Fail over across providers

Goal: keep working when a provider has an outage or rate-limits you. FallbackClient wraps an ordered list of clients and transparently retries the next one on a recoverable error — behind the same client.chat(...) interface.

This runs offline: the “primary” raises, the “backup” answers.
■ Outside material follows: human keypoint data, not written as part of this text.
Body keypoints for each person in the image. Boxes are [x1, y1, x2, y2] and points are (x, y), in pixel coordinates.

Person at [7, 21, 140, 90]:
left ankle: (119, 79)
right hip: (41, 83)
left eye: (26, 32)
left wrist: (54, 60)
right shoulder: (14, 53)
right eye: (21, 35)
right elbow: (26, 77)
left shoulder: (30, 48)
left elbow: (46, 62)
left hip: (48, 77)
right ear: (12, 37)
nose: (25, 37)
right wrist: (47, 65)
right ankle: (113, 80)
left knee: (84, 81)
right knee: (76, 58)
Same shape with real providers (just build the list with create_client("anthropic:..."), create_client("openai:...")).

Terminal window
uv run examples/provider-failover.py
examples/provider-failover.py
#!/usr/bin/env -S uv run --script
# /// script
# requires-python = ">=3.13"
# dependencies = ["kaos-llm-client>=0.1.9,<0.2"]
# ///
"""Fall back to a second provider when the first one fails.
Real deployments hedge across providers: if the primary errors (outage, rate
limit, transport failure), retry on a backup. `FallbackClient` wraps an ordered
list of clients and tries the next one when the current raises a recoverable
error — all behind the same `client.chat(...)` interface.
This runs offline: the "primary" is a FunctionClient whose handler raises, and
the "backup" is one that answers. Same shape with real providers.
Run it:
uv run examples/provider-failover.py
"""
from __future__ import annotations
from kaos_llm_client.errors import KaosLLMProviderError
from kaos_llm_client.providers.fallback import FallbackClient
from kaos_llm_client.providers.function import FunctionClient
from kaos_llm_client.types import ContentPart, ProviderResponse
def failing_handler(messages, profile):
# Simulate a provider outage / rate limit.
raise KaosLLMProviderError(
"primary provider is unavailable", provider="primary", status_code=503
)
def backup_handler(messages, profile):
return ProviderResponse(
provider="function",
model="backup",
raw={},
parts=[ContentPart(type="text", text="answered by the backup provider")],
)
def main() -> str:
primary = FunctionClient(model="primary", function=failing_handler)
backup = FunctionClient(model="backup", function=backup_handler)
# Try primary first; on a recoverable error, fall back to backup.
client = FallbackClient([primary, backup])
response = client.chat([{"role": "user", "content": "hello"}])
print(f"primary calls attempted: {len(primary.call_history)}")
print(f"backup calls attempted: {len(backup.call_history)}")
print(f"answer: {response.text!r}")
return response.text
if __name__ == "__main__":
text = main()
# The primary failed, so the backup answered.
assert text == "answered by the backup provider", text

Notes

  • FallbackClient([primary, backup, ...]) tries clients in order; fallback_on controls which exception types trigger a fallback (provider, transport, and retry-exhausted errors by default).
  • Compose it with InstrumentedClient to log/measure each attempt.
  • For cost control rather than availability, use a Budget (max_cost_usd / max_trials / max_tokens) — see cost as a contract.